# Any Final Fantasy fans?



## Average Joey (Sep 1, 2005)

Or any other RPG in general.I am a big fan of Final Fantasy 6,7,9,10,and I like the Chrono Trigger/Cross games.


----------



## SRoper (Sep 1, 2005)

I really liked the original Chrono Trigger. Final Fantasy VI (III in the US) looked good, but I never got around to playing it. I also liked the Dragon Warrior series. However, I tend not to like Japanese RPGs in general as they are more linear, and I prefer the storytelling to be done through gameplay rather than in cinematics. Recent RPGs I liked are Morrowind and Knights of the Old Republic, although the latter had little replay value.


----------



## Bladestunner316 (Sep 1, 2005)

Final Fantasy 8 here still havent beaten it though 

blade


----------



## Average Joey (Sep 2, 2005)

> _Originally posted by SRoper_
> I really liked the original Chrono Trigger. Final Fantasy VI (III in the US) looked good, but I never got around to playing it. I also liked the Dragon Warrior series. However, I tend not to like Japanese RPGs in general as they are more linear, and I prefer the storytelling to be done through gameplay rather than in cinematics. Recent RPGs I liked are Morrowind and Knights of the Old Republic, although the latter had little replay value.



I have always been very confused about people`s dislike for Chrono Cross.Honestly,I liked it as much as Trigger.Plus,the more you get into it,you will find the link between the two.The music is great.It really sets the mood.
Yes,you are correct.The newer RPGs are more about cenematics.Way to much in my opinion.I haven`t played much of Final Fantasy 10 but what I did play,I enjoyed.
I really don`t understand what they are doing with the new Final Fantasys(11 and 12).I am one of the ones who don`t care about online play with RPGs.Squaresoft has really alienated some of their fans.


----------



## Average Joey (Sep 2, 2005)

> _Originally posted by Bladestunner316_
> Final Fantasy 8 here still havent beaten it though
> 
> blade



Play 7,you won`t be disappointed.


----------



## Bladestunner316 (Sep 2, 2005)

Thats what I hear!!


----------



## Average Joey (Sep 2, 2005)

> _Originally posted by Bladestunner316_
> Thats what I hear!!

→ **PROVIDED ENTRIES**
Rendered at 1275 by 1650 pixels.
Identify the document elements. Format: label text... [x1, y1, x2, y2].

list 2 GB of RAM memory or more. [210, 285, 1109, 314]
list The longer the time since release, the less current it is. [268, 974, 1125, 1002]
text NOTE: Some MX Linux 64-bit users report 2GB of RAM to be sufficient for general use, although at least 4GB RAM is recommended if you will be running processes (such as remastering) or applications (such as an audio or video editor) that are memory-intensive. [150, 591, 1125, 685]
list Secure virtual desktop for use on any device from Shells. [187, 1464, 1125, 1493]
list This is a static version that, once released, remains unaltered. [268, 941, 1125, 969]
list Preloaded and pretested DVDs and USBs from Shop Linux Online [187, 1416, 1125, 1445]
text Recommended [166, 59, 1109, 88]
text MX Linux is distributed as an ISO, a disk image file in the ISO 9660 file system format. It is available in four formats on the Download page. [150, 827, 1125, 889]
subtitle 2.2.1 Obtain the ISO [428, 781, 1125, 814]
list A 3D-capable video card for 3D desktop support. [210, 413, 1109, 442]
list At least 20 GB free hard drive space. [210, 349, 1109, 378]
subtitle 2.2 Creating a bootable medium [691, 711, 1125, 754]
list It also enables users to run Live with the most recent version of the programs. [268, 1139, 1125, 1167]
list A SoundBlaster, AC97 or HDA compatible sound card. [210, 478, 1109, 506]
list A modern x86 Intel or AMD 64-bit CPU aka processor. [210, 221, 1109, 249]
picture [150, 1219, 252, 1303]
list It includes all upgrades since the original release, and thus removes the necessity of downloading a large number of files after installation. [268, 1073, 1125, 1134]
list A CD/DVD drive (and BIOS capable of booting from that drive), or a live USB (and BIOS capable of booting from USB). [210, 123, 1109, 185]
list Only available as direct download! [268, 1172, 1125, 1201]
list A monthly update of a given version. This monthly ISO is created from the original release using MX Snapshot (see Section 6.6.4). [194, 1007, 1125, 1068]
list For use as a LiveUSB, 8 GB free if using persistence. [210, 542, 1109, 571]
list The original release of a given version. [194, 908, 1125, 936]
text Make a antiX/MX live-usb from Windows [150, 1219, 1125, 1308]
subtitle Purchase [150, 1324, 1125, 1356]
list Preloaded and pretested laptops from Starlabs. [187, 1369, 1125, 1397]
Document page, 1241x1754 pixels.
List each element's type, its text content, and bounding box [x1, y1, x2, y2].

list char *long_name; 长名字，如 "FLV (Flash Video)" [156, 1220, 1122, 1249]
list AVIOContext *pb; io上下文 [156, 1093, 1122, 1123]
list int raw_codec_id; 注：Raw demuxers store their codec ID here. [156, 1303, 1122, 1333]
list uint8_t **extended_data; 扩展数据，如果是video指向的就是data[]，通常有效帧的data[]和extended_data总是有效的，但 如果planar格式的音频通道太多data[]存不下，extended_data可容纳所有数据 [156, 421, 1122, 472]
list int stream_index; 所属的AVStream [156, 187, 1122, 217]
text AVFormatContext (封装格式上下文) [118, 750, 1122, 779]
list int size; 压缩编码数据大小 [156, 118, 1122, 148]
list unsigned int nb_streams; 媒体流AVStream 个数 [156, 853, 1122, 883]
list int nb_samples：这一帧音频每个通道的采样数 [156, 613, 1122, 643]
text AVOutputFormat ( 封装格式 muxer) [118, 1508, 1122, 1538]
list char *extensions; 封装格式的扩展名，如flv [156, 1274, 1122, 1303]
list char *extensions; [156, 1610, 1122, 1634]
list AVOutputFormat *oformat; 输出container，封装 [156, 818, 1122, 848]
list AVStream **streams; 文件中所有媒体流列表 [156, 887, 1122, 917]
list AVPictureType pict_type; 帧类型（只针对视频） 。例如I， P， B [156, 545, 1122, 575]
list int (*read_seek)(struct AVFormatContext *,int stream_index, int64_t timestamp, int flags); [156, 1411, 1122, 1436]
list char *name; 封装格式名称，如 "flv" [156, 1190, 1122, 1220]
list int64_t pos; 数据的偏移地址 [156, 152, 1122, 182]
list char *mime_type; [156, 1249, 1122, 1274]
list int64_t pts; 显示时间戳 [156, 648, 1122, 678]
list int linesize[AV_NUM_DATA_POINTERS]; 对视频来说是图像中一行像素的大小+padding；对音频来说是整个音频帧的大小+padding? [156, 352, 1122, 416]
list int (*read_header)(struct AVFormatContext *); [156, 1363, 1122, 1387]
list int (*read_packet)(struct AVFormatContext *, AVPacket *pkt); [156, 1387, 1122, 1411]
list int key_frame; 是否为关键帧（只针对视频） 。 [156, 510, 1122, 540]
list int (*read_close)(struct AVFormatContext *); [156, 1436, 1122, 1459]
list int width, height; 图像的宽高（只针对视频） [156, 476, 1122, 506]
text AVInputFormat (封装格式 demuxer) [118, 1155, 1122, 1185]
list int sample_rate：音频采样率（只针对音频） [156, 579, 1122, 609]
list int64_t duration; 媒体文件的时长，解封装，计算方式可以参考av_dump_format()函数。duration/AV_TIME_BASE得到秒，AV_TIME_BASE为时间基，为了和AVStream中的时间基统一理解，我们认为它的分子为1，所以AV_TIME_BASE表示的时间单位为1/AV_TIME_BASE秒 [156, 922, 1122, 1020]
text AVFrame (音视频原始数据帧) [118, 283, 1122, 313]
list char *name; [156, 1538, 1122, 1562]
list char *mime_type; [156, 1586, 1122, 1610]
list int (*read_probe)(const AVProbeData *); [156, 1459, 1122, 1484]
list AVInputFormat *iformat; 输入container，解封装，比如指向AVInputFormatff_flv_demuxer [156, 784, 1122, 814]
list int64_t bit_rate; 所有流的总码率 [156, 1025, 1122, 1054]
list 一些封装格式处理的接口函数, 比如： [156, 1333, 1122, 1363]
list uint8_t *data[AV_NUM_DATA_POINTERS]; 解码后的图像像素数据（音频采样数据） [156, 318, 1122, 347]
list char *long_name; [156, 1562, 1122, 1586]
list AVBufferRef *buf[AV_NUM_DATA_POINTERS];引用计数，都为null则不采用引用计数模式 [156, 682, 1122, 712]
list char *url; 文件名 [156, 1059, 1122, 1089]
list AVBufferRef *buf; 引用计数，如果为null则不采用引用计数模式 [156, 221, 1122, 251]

→ **JOB A**
Repeat, word for word, the part of the records that opens with the line containing "list 2 GB of" and closes with the line containing "subtitle 2.2 Creating", including both of those lines.
→ **JOB B**
Pick up the forum thread about Final Fantasy fans right after its last post and write what comes next.
The forum thread on Final Fantasy and other RPGs has no connection to the records.

→ **OUTPUT A**
list 2 GB of RAM memory or more. [210, 285, 1109, 314]
list The longer the time since release, the less current it is. [268, 974, 1125, 1002]
text NOTE: Some MX Linux 64-bit users report 2GB of RAM to be sufficient for general use, although at least 4GB RAM is recommended if you will be running processes (such as remastering) or applications (such as an audio or video editor) that are memory-intensive. [150, 591, 1125, 685]
list Secure virtual desktop for use on any device from Shells. [187, 1464, 1125, 1493]
list This is a static version that, once released, remains unaltered. [268, 941, 1125, 969]
list Preloaded and pretested DVDs and USBs from Shop Linux Online [187, 1416, 1125, 1445]
text Recommended [166, 59, 1109, 88]
text MX Linux is distributed as an ISO, a disk image file in the ISO 9660 file system format. It is available in four formats on the Download page. [150, 827, 1125, 889]
subtitle 2.2.1 Obtain the ISO [428, 781, 1125, 814]
list A 3D-capable video card for 3D desktop support. [210, 413, 1109, 442]
list At least 20 GB free hard drive space. [210, 349, 1109, 378]
subtitle 2.2 Creating a bootable medium [691, 711, 1125, 754]

→ **OUTPUT B**
I didn`t play the game until 2002.When I got it I was turned off because of the graphics but played anyway.It went way over my expectations.You get really drawn into the characters and the great emotional story.


----------



## SRoper (Sep 2, 2005)

"I have always been very confused about people`s dislike for Chrono Cross."

Actually I never played it because I didn't know anyone who spoke well of it. Maybe I will have to find someone with a PS and try it.


----------



## Average Joey (Sep 3, 2005)

> _Originally posted by SRoper_
> "I have always been very confused about people`s dislike for Chrono Cross."
> 
> Actually I never played it because I didn't know anyone who spoke well of it. Maybe I will have to find someone with a PS and try it.



It`s a great game.My absolute favorite.


----------



## Average Joey (Oct 10, 2005)

I have heard recently that they are possibly going to remake Final Fantasy 7 on the PS3.If this is true,I am buying.

I saw the Final Fantasy 7 movie Advent Children.It was pretty good.It was touching that they had Aeris in it.


----------



## Bladestunner316 (Oct 10, 2005)

I think it was just a rumour spread over ff7 being shown as a tech demo at a recent show.


----------



## Average Joey (Oct 10, 2005)

> _Originally posted by Bladestunner316_
> I think it was just a rumour spread over ff7 being shown as a tech demo at a recent show.



It is said that Square(the makers of FF) have taken strong consideration of what gamers have rumored.


----------



## Bladestunner316 (Oct 10, 2005)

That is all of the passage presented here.